» REQUIREMENT 1
Answer these questions from the text shown below:
(a) Which type is a system of the type first described said to be less efficient than?
(b) On which pages are basic polyhedra and their relationship to tensegrity systems described?
(c) Which complexes tend to do the large structure tasks in Universe?
» REQUIREMENT 2
Reproduce all the rows below word for word, and leave the pictures out of your copy.

A system of this type, because of its relatively poor sphericity, could be said to be less efficient than the icosahedron type. The challenge in developing (or "maturing") a system might then be to make it as closely approximate to a sphere as possible, with an appropriate polyhedron. However, because the representation of systems by polyhedra has hardly been explored, except by Fuller, it is not clear which polyhedra-based systems would be useful under what circumstances-particularly in the case of psycho-social systems. (N.B. Basic polyhedra, and their relationship to tensegrity systems, are described on pp. 254-255).

Geodesic residential dome

Significance of Tension and Compression

In looking for alternative structures, it is obviously not a question of proceeding with an attitude of "compression, bad; tension, good", Fuller himself stresses the intimate relationship between the two: "No tension member is innocent of compression, and no compression member is innocent of tension... Tension and compression are inseparable and coordinate functions of structural systems, but one may be at its most prominent phase, while the other is at its least prominent phase" (p. 357, see also footnote 8)

He does however make the distinction that: "So we find the compression complexes tend to do the small local structure/ tasks in Universe, and the tension complexes tend to do the large structure/ tasks in Universe. As tension accounts for the large patternings and pattern integrities, compression trends into locally small pattern integrities" (p. 357 and footnote 9).

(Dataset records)
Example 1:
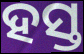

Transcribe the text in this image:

ହସ୍ତ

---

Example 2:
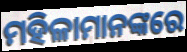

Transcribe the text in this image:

» WORKED SOLUTION 1
(a) The icosahedron type.
(b) Pages 254-255.
(c) The tension complexes.

» WORKED SOLUTION 2
Example 1:

Transcribe the text in this image:

ହସ୍ତ

---

Example 2:

Transcribe the text in this image:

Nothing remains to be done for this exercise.